Société

Affaire Bilie-By-Nze : la Cour d’appel se prononce ce 12 mai sur sa demande de liberté provisoire

Le sort judiciaire de l’ancien Premier ministre Alain-Claude Bilie-By-Nze pourrait connaître un tournant ce lundi 12 mai 2026. La chambre d’accusation de la Cour d’appel de Libreville doit en effet examiner la demande de mise en liberté provisoire introduite par ses avocats dans le cadre de la procédure ayant conduit à son placement en détention préventive.

D’abord prévue le 8 mai, l’audience avait finalement été renvoyée d’office pour des raisons procédurales, selon des sources judiciaires.
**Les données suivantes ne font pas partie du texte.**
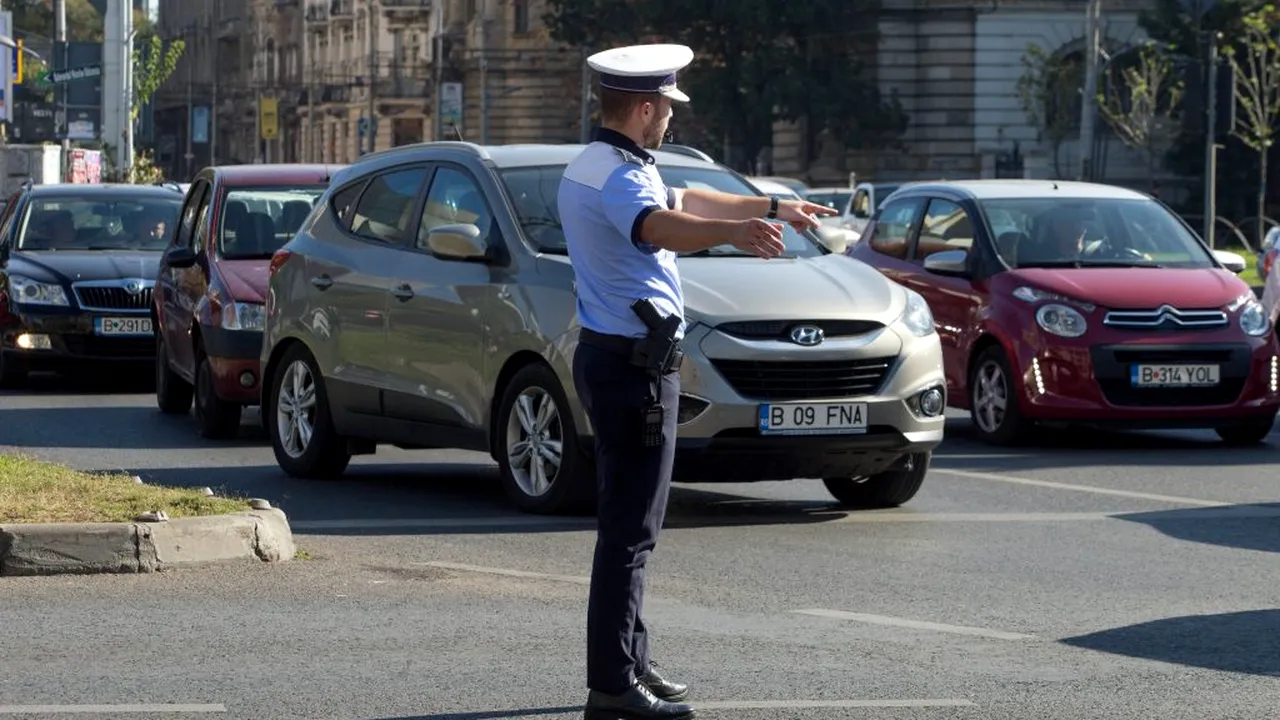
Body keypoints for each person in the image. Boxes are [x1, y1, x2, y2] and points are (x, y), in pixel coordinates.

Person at [557, 43, 836, 720]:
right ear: (645, 108)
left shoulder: (598, 163)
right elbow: (658, 225)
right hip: (633, 367)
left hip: (614, 356)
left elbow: (686, 196)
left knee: (630, 526)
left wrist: (772, 203)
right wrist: (734, 233)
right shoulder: (622, 180)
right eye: (667, 110)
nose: (670, 123)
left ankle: (631, 664)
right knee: (631, 532)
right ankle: (613, 687)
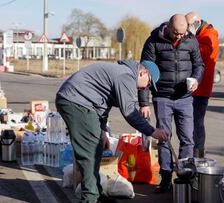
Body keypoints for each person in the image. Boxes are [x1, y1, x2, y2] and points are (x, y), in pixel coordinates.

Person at [56, 60, 168, 203]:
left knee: (96, 148)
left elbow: (103, 105)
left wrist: (102, 131)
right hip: (75, 101)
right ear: (143, 72)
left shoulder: (123, 74)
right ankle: (89, 198)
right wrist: (152, 131)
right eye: (149, 83)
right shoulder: (126, 77)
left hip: (80, 101)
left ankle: (95, 192)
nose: (147, 88)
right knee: (89, 151)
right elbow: (129, 113)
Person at [139, 14, 204, 193]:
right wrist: (144, 103)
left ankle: (185, 178)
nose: (180, 37)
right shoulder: (153, 41)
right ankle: (166, 178)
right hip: (162, 97)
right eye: (176, 33)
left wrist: (196, 79)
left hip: (185, 98)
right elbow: (143, 72)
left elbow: (199, 65)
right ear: (168, 27)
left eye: (182, 34)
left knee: (188, 140)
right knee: (164, 138)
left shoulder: (191, 40)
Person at [185, 12, 219, 158]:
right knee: (191, 123)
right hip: (195, 87)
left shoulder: (209, 35)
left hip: (201, 88)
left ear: (197, 23)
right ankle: (193, 155)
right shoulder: (202, 34)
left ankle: (198, 156)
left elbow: (201, 54)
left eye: (189, 26)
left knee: (197, 124)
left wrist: (191, 39)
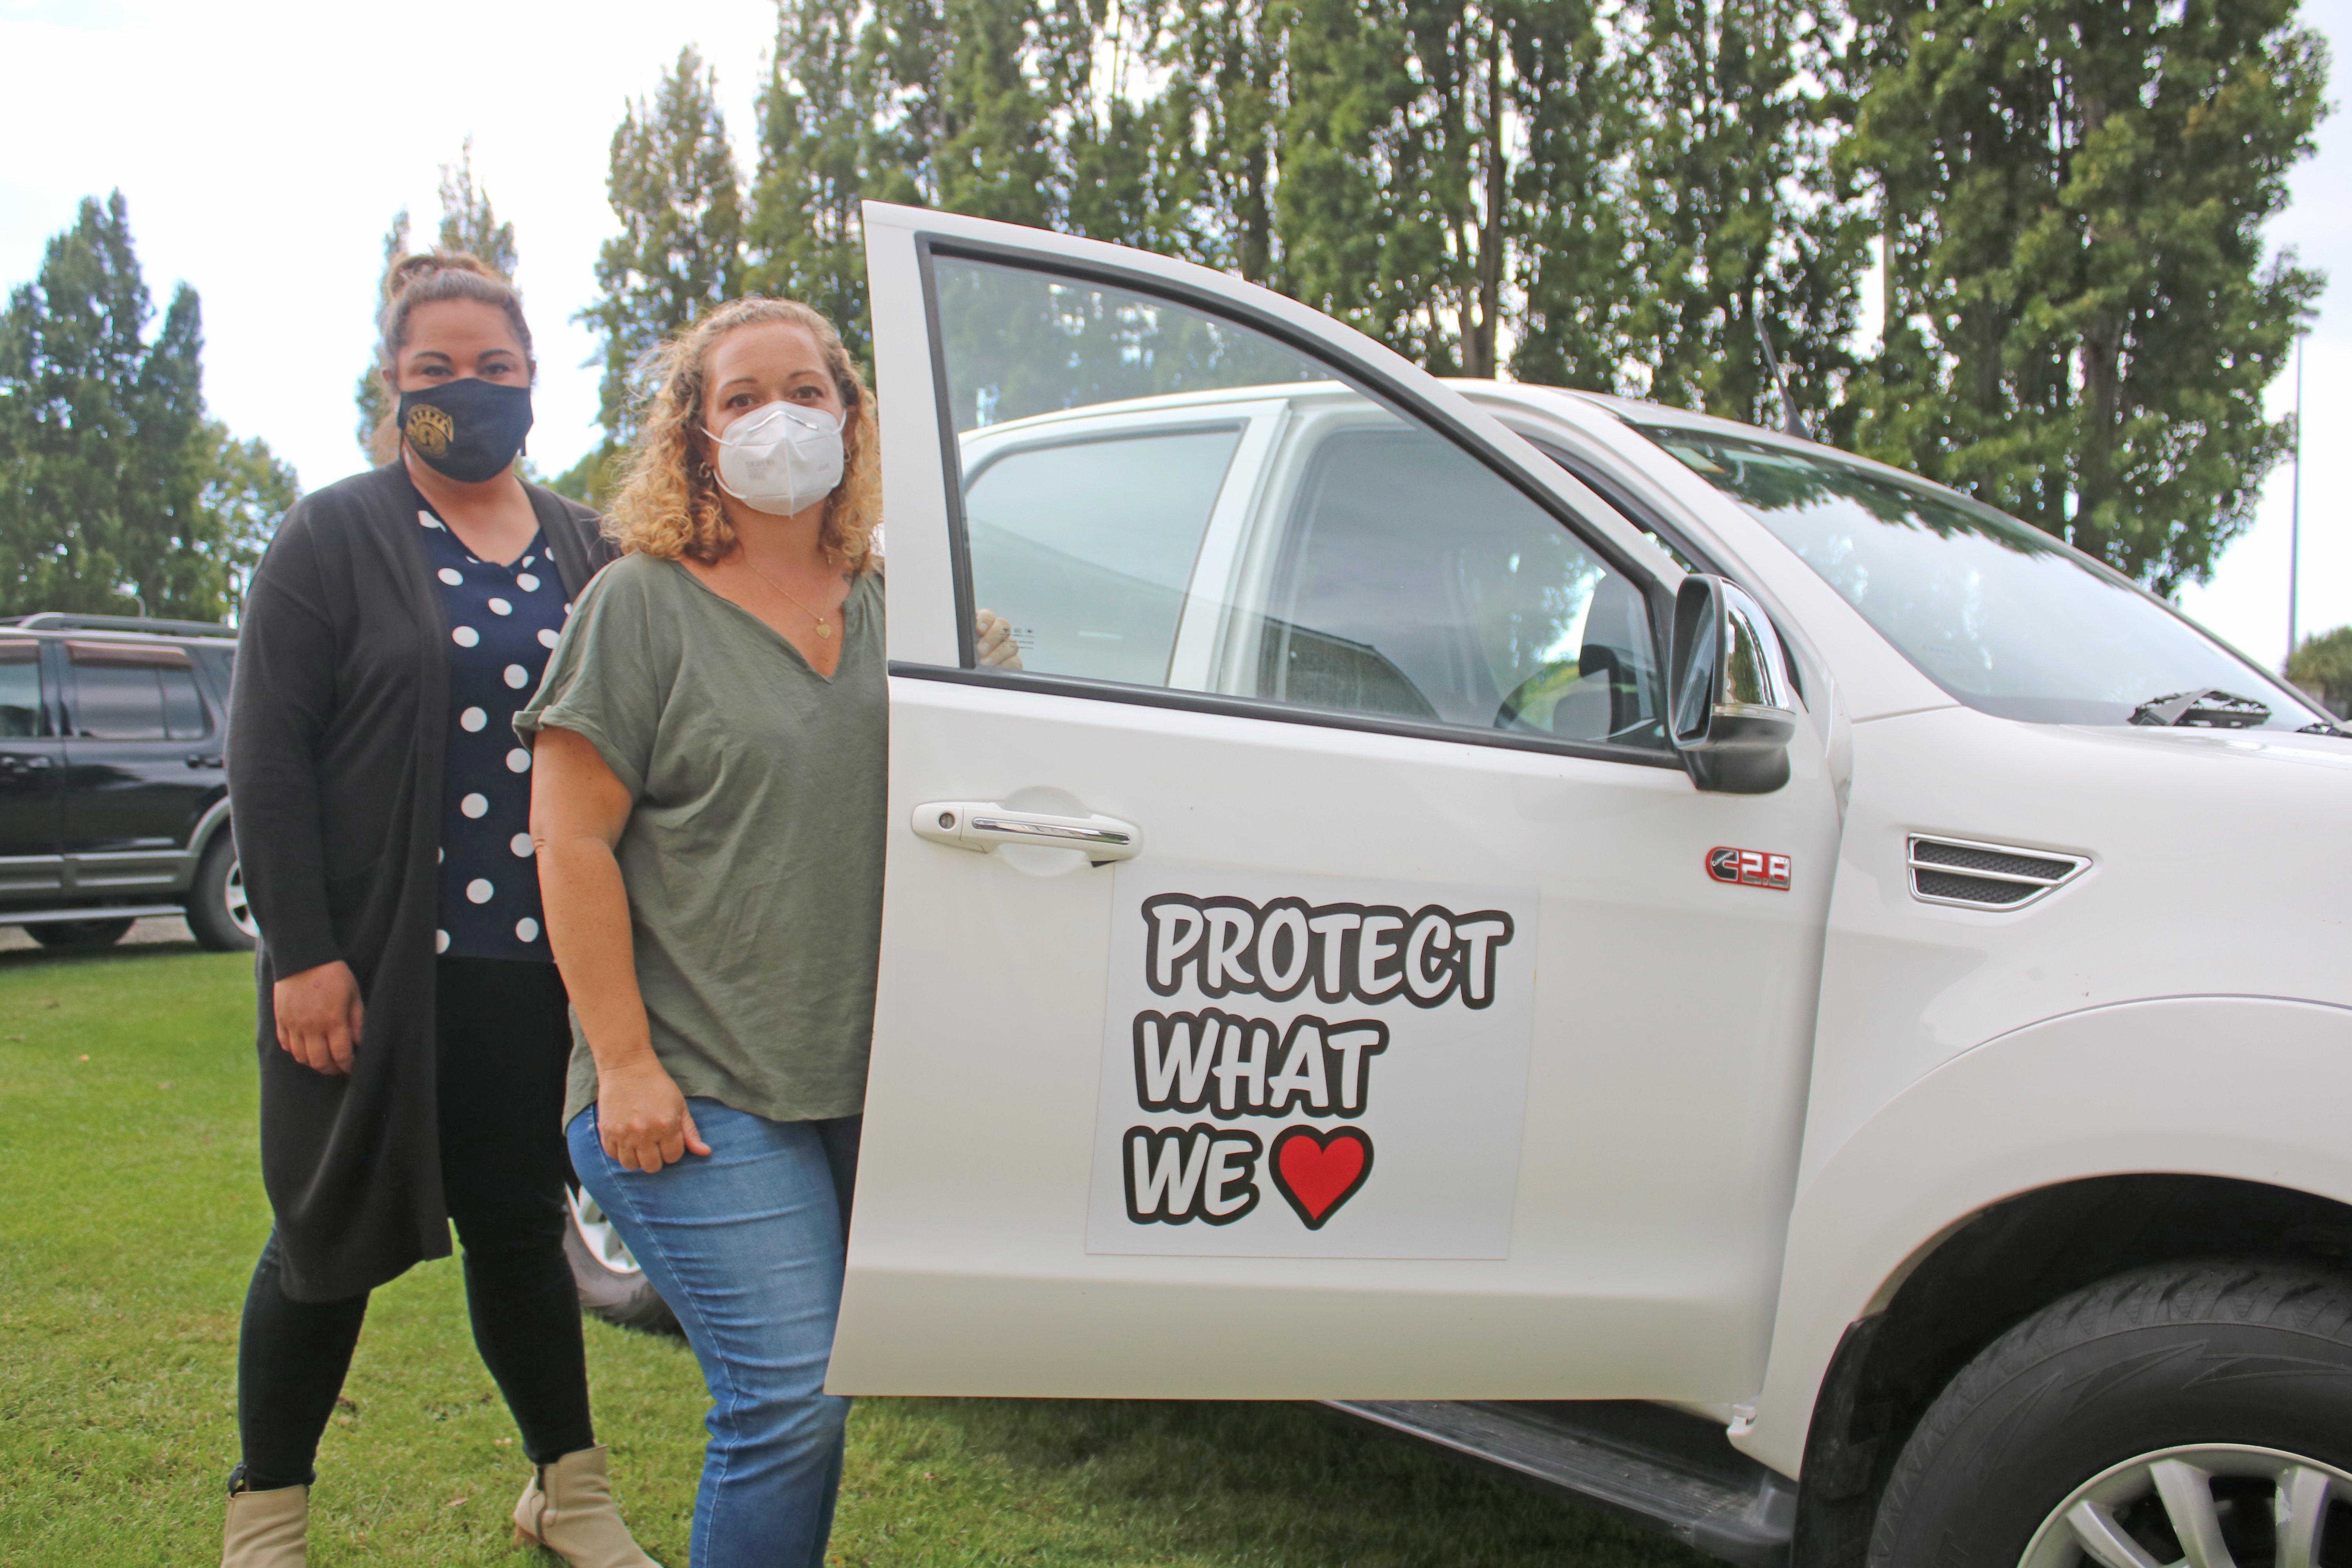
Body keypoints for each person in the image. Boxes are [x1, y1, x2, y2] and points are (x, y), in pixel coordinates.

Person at [521, 296, 1014, 1568]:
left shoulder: (909, 611)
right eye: (741, 398)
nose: (779, 418)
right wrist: (623, 1061)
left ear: (852, 417)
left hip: (860, 1081)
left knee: (817, 1393)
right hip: (689, 1079)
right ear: (694, 436)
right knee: (790, 1392)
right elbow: (569, 842)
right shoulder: (640, 606)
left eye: (807, 390)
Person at [222, 252, 659, 1568]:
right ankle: (266, 1518)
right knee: (326, 1234)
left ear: (533, 380)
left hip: (534, 974)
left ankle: (567, 1495)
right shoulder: (332, 534)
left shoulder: (593, 548)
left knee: (521, 1230)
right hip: (366, 972)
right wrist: (302, 955)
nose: (467, 394)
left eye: (495, 370)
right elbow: (266, 754)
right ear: (389, 385)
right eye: (436, 373)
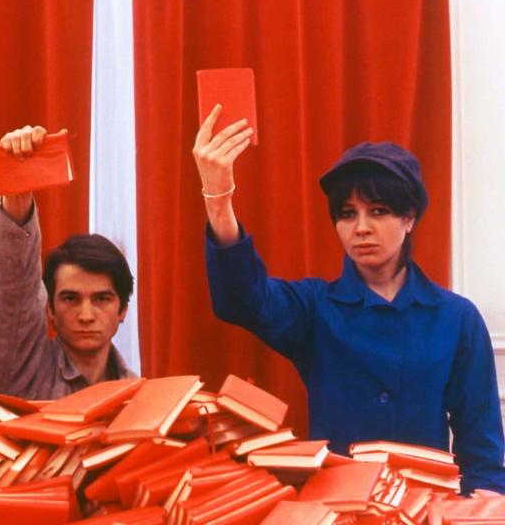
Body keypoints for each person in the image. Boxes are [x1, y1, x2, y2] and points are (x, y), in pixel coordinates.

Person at [192, 104, 505, 494]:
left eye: (379, 211)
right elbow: (242, 299)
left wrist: (484, 512)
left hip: (427, 508)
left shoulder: (457, 318)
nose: (360, 228)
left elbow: (482, 448)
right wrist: (218, 198)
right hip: (336, 509)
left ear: (409, 219)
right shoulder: (315, 308)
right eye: (346, 213)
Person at [0, 125, 136, 400]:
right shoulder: (22, 372)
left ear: (122, 310)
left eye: (102, 299)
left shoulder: (140, 396)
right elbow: (12, 292)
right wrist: (17, 187)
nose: (86, 316)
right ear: (49, 309)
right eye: (70, 299)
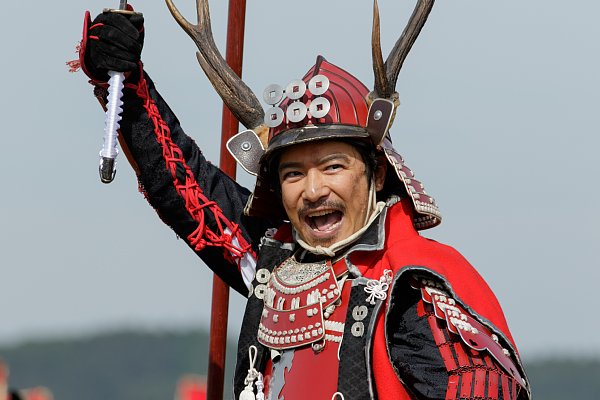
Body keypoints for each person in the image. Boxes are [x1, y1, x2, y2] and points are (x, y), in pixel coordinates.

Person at [73, 1, 531, 399]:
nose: (312, 191)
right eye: (293, 173)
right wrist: (124, 81)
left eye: (332, 167)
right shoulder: (274, 260)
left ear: (376, 172)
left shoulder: (418, 287)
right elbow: (182, 186)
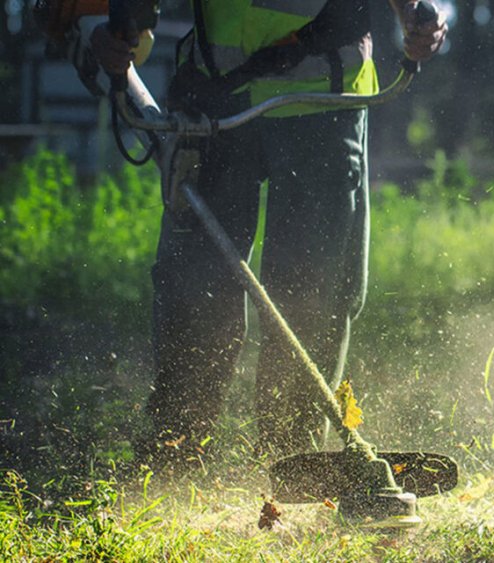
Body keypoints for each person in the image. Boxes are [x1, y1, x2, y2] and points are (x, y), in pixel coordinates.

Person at [90, 0, 447, 466]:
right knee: (196, 288)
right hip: (214, 98)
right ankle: (175, 451)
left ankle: (292, 460)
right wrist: (112, 28)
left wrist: (417, 13)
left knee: (311, 291)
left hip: (324, 98)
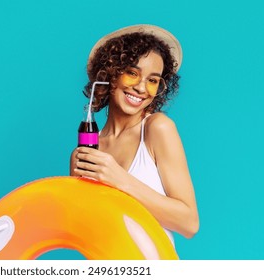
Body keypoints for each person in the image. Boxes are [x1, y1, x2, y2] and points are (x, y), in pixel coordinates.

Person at [70, 24, 199, 249]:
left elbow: (189, 223)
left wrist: (120, 179)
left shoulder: (157, 128)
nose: (141, 87)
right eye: (132, 73)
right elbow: (85, 231)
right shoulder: (87, 152)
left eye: (153, 80)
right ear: (110, 74)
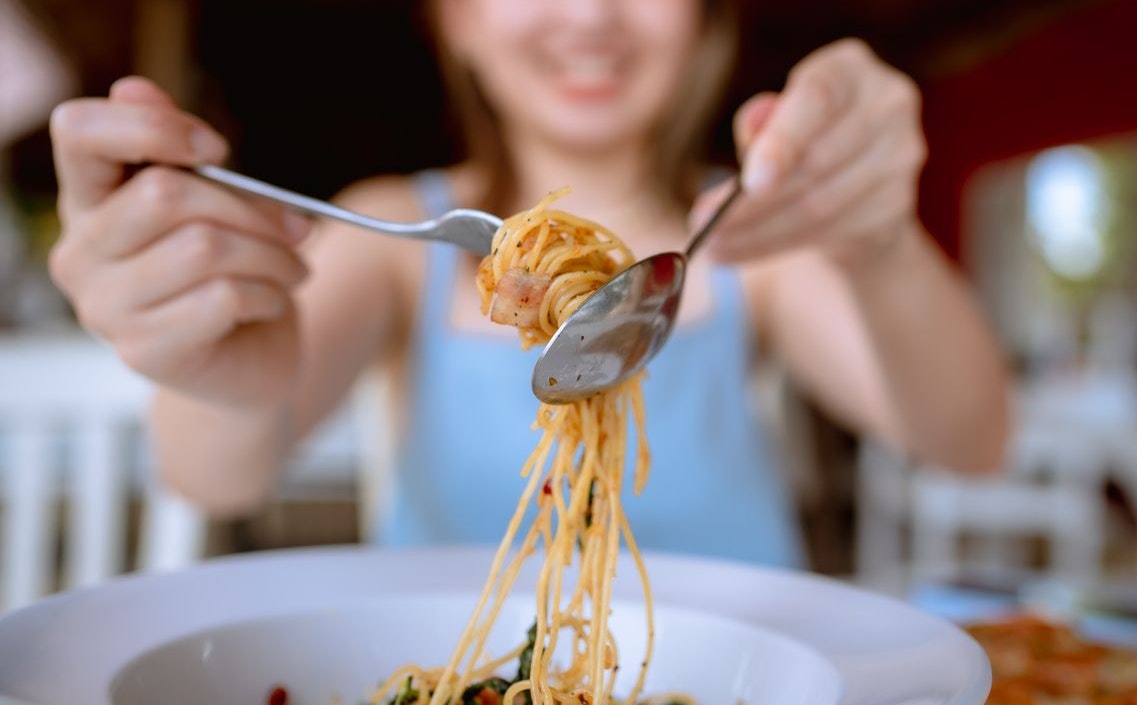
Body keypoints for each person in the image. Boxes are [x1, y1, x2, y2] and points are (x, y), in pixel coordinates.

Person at [47, 0, 1009, 568]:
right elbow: (214, 471)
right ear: (453, 19)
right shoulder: (395, 236)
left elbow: (968, 439)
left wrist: (876, 238)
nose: (589, 17)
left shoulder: (759, 230)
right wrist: (222, 374)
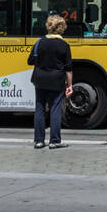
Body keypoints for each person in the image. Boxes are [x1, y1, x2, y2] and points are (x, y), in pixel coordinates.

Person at [28, 14, 73, 149]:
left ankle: (39, 141)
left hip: (40, 79)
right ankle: (54, 141)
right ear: (61, 28)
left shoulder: (39, 42)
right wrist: (70, 85)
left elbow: (30, 61)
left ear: (48, 27)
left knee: (40, 108)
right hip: (56, 80)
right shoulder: (64, 45)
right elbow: (68, 68)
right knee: (55, 109)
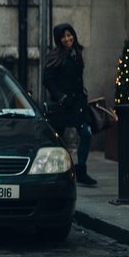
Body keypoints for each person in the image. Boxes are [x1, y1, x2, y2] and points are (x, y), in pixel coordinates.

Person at [43, 23, 97, 187]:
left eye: (70, 35)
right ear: (59, 40)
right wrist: (61, 97)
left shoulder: (77, 53)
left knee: (86, 133)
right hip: (62, 105)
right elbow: (47, 80)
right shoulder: (55, 57)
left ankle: (81, 170)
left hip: (78, 103)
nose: (68, 39)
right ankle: (58, 171)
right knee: (58, 140)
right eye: (64, 36)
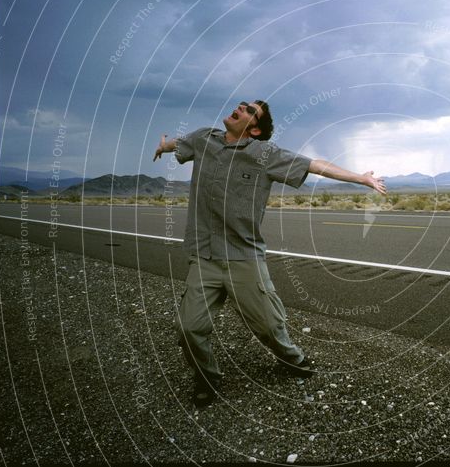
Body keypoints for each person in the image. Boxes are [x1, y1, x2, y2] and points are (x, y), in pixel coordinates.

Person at [153, 99, 386, 407]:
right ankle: (206, 377)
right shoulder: (203, 139)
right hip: (205, 256)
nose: (240, 107)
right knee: (188, 327)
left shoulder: (265, 155)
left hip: (243, 257)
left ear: (255, 128)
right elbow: (178, 144)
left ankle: (292, 359)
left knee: (268, 325)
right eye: (242, 104)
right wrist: (164, 145)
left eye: (249, 110)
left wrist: (361, 178)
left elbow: (313, 164)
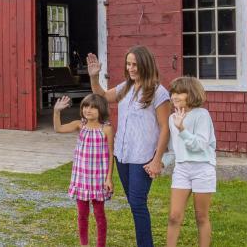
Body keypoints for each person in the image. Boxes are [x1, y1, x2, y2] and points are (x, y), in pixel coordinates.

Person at [85, 45, 172, 247]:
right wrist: (94, 77)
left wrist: (157, 159)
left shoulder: (159, 92)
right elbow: (102, 96)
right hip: (123, 155)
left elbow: (165, 127)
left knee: (138, 203)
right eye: (128, 64)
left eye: (135, 64)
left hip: (143, 157)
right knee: (134, 203)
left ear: (145, 65)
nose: (131, 68)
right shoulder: (126, 87)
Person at [53, 93, 114, 247]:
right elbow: (58, 128)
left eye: (93, 107)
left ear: (101, 110)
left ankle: (101, 245)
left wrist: (109, 178)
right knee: (82, 214)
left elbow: (111, 154)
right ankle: (84, 244)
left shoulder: (106, 129)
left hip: (99, 178)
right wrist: (57, 111)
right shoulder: (79, 125)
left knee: (99, 214)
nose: (89, 110)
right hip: (81, 178)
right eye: (86, 106)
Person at [163, 76, 217, 247]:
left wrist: (182, 129)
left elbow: (200, 145)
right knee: (174, 216)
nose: (175, 96)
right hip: (182, 170)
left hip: (202, 169)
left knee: (201, 217)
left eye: (181, 93)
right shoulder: (173, 118)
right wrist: (161, 162)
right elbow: (173, 149)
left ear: (191, 94)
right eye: (173, 93)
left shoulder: (202, 115)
Ce report serait notamment lié à la nécessité de notifier les mémoires de la défense à la partie civile, conformément au principe du contradictoire qui encadre les procédures judiciaires.

L’affaire porte sur un contentieux relatif au recouvrement présumé d’une créance estimée à 5 millions de FCFA impliquant Dame Baba Ramatou. Avant toute décision, la juridiction devait donc s’assurer que chaque partie ait bien accès aux éléments de procédure et puisse faire valoir ses arguments dans des conditions régulières.

Une décision très attendue

Du côté du parti Ensemble pour le Gabon (EPG), auquel appartient l’ancien chef du gouvernement, le report de l’audience a été vivement critiqué. La formation politique estime que cette succession de procédures contribue à prolonger inutilement la détention de son leader.

Dans une déclaration relayée par les proches du parti, l’EPG évoque une lenteur judiciaire préoccupante et dénonce ce qu’il considère comme une instrumentalisation de la procédure à caractère politique. Pour la défense de Alain-Claude Bilie-By-Nze, les conditions justifiant le maintien en détention préventive ne seraient plus réunies. Ses avocats mettent notamment en avant les garanties de représentation de leur client ainsi que l’absence de risque de fuite ou de menace pour l’ordre public.

Les magistrats face à plusieurs enjeux juridiques

Lors de l’audience du 12 mai, les magistrats de la chambre d’accusation devront déterminer si le maintien en détention provisoire reste juridiquement fondé. La justice devra notamment apprécier plusieurs critères habituellement retenus dans ce type de dossier : le risque de fuite, une éventuelle collusion avec des témoins ou encore les impératifs liés à la préservation de l’ordre public.

Cette audience apparaît donc comme une étape décisive dans cette affaire particulièrement suivie par l’opinion publique et la classe politique gabonaise. Au-delà du cas personnel de Alain-Claude Bilie-By-Nze, ce dossier remet également au centre des débats la question de l’indépendance de la justice, de l’équilibre entre procédure judiciaire et tensions politiques ainsi que du respect des droits de la défense dans les affaires impliquant d’anciens hauts responsables de l’État. Quelle que soit la décision attendue ce 12 mai, celle-ci pourrait avoir des répercussions importantes aussi bien sur le plan judiciaire que politique.